本文抜粋:
══════
イランカラプテ!ASKです。

(アイヌ語の挨拶です。)
 
毎年この時期に粛々と行っているシマフクロウの巣箱かけですが、先日の巣箱かけはいつもとちょっと違った雰囲気に包まれていました。
 
その理由は…
 
アイヌの長老による「カムイノミ」。
 
先日とある地で行った巣箱かけは、カムイ(神)ノミ(に祈る)、つまり神に祈りを捧げる儀式から始まったのでした。
 
巣箱をかける予定の木に到着したら、まず簡易的な祭壇の様なもの(ヌササンと言うそうです)が作られました。
 
そこにはイナウと呼ばれる、木を削って作られた祭具が立てられています。
 
 
そして、おもむろに長老と男性がヌササンの前に向い合わせで座り、火を焚きはじめました。
 
火のカムイは様々なカムイの中でも重要なカムイなのだそうです。
══════
提供資料:
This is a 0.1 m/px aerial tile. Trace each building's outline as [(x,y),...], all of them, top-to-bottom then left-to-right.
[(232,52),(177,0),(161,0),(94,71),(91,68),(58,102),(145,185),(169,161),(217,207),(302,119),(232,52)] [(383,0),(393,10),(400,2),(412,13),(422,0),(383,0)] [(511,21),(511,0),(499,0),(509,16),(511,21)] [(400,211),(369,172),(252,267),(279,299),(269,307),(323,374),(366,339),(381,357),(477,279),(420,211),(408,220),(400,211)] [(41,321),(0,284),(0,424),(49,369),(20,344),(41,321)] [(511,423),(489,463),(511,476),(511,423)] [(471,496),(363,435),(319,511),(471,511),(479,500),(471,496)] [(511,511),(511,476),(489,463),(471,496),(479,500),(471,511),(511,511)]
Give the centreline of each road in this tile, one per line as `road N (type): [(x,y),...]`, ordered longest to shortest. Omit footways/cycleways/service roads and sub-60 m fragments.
══════
課題一覧:
#1 巣箱かけの本文にある「そこにはイナウと呼ばれる、木を削って作られた祭具が立てられています。」という一文を英語に訳してください。
#2 巣箱かけの本文の最後の文に続けて、その先を書き継いでください。
リストは本文とは別の出典から取られたものです。

想定される解答:
#1 Ritual implements called inau, made by shaving wood, are set up there.

#2
トゥキと呼ばれる椀にお酒を注ぎ、イクパスイと呼ばれる木のヘラの様な祭具の先に酒を浸して、その滴を火や大地の神に供えます。
 

そして、長老がアイヌの言葉で祈りを捧げます。
 
「イレスカムイ モシリコルチ チランケピト オリパクトラ ネワネコロカ………コタンコロカムイ……アシリチセ…」
 
(人間を育てる神、国土を司る神、火の神様、遠慮と共にではありますが………シマフクロウ……新しい家…)
 
私には何を言っているのかさっぱりでしたが、撮った動画を見返して聞き取れたものを断片的にググってみました!グーグル先生ありがとー。
 
はい、そこ!
断片的過ぎる~とか言わない!
 
頑張ったぞ、私。
そして、重要な部分はおさえているでしょ。良しとして!
 
さてさて、カムイノミはまだまだ続きます。
 
今度は参列者にトゥキとイクパスイが渡されて、皆もカムイにお酒を供えます。
 
ハカセとASKも見よう見まねでしっかりと祈ってきましたよ。
 

最後はイナウのひとつを火に捧げてカムイノミは終了しました。
 
これで準備万端、張り切って巣箱かけに着手です。
 
カムイノミをしてくださった長老も、作業を最前線で手伝ってくれました。感謝。
 
今回の木は良い位置に枝が無く、巣箱を枝に乗せられなかったので、ちょっと難易度の高い巣箱かけでした。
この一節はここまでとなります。